Indeed, Dr. Wenzel says, “Back in the United States, when I became president of the Medical College of Virginia Physicians practice plan, my London experience inspired me to lobby for a faculty dining room and retreat center, open 24/7,with free coffee and tea, and banks of computers available for clinician documentation. Its first-floor location in the main hospital and low-cast meals encourage lunchtime exchanges among basic-science and clinical faculty who might otherwise not have occasion to meet. An important catalyst for early success was the initiation of prerounding sessions by consulting teams in an open area.” Indeed, he adds, “The resulting informal cross-talk among team members was facilitated by greater familiarity.”

In short, Dr. Wenzel contends, not only are practicing physicians feeling overwhelmed by all the computing they’re doing these days; he believes that the volume of interaction with computers is also negatively impacting their working relationships with one another; and that is a serious issue to highlight. The question is, what can be done about this? Can anything be done?

In fact, Dr. Wenzel says, “[I]nstitutions could instruct their information technology (IT) teams to work toward freeing up clinicians’ time, for example, by studying the benefits and shortcomings of centralizing clinical billing with the goal of implementing such a system. Or, since the accuracy of pharmacy technicians in medication reconciliation has shown to be similar to that of pharmacists, pilot studies of IT-assisted oversight of medication reconciliation by pharmacy technicians might examine the effects on patient safety, professional satisfaction, and institutional costs.”

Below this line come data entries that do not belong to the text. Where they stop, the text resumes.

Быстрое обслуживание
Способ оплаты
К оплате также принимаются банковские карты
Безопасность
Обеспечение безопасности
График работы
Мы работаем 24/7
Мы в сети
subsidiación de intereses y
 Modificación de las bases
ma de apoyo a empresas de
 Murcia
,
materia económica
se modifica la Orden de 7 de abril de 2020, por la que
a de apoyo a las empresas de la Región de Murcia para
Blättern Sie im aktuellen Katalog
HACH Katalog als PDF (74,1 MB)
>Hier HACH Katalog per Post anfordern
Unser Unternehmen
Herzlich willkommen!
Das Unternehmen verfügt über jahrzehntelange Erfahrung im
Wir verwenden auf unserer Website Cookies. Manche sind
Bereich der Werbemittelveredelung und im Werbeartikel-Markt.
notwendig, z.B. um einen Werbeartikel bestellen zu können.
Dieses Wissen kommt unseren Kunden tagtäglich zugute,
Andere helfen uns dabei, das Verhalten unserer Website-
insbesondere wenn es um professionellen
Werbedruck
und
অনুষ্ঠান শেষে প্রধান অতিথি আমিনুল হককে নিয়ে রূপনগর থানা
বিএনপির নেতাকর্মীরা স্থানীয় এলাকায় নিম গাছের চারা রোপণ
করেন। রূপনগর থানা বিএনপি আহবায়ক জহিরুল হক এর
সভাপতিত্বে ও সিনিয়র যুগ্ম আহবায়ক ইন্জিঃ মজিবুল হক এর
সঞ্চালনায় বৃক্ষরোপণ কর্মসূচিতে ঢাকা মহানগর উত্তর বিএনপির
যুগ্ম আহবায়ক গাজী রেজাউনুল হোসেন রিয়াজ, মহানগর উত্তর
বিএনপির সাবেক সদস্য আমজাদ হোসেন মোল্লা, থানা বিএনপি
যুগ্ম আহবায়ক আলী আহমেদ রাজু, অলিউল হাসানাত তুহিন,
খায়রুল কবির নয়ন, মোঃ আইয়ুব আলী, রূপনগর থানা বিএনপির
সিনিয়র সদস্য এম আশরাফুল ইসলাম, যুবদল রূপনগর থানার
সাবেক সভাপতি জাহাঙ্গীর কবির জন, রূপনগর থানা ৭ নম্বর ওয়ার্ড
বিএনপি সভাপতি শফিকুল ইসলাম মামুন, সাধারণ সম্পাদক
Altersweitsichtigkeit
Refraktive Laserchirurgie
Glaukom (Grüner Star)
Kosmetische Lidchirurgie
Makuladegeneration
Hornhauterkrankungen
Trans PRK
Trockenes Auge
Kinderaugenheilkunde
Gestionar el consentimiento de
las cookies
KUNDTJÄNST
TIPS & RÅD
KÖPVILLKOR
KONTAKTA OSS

The implications of all this are both broad and deep. As we all know, electronic health records were created decades ago, and developed rather narrowly, and essentially created to mimic the paper patient records of the past. EHRs were never really designed effectively from the start, in terms of optimizing physician workflow, and further, were designed by EHR vendor companies at a time when interoperability had not been recognized as the important concern it’s recognized to be now. Nor were APIs (application programming interfaces) a factor then, either.

Meanwhile, the demands on physicians to participate in quality regimens and accountable care, also didn’t exist back then. Taken together, the demands on physicians to compute are greater and more intense than ever. How to make doctors’ lives easier? There is a great conundrum involved there.

The fact is, there are a lot of tasks that physicians simply can’t be relieved of, because of the way in which are healthcare delivery and payment are set up. But are there ways in which healthcare IT leaders might be able to ease some tasks for physicians, including facilitating the participation of mid-level clinicians and staffers in certain tasks, and making clinical information systems more intuitive and easier to use on the part of physicians.

Meanwhile, despite all the frustrations, Dr. Wenzel believes that there is hope. “Traditionally,” he writes, medicine was one of the most personally rewarding professions. Many of us are still inspired by the mysterious art of making an elusive diagnosis or the ability to help patients cope with illness or injury; others are motivated by the discovery of new epidemiologic links that can benefit whole populations of ill people.” And, he concludes, “I think we need uninterrupted time to reflect, to converse, and to grapple with the downsides of the unrestrained embrace of technology. Such steps could be the beginning of a journey to reclaim our profession and recapture our must treasured relationships.”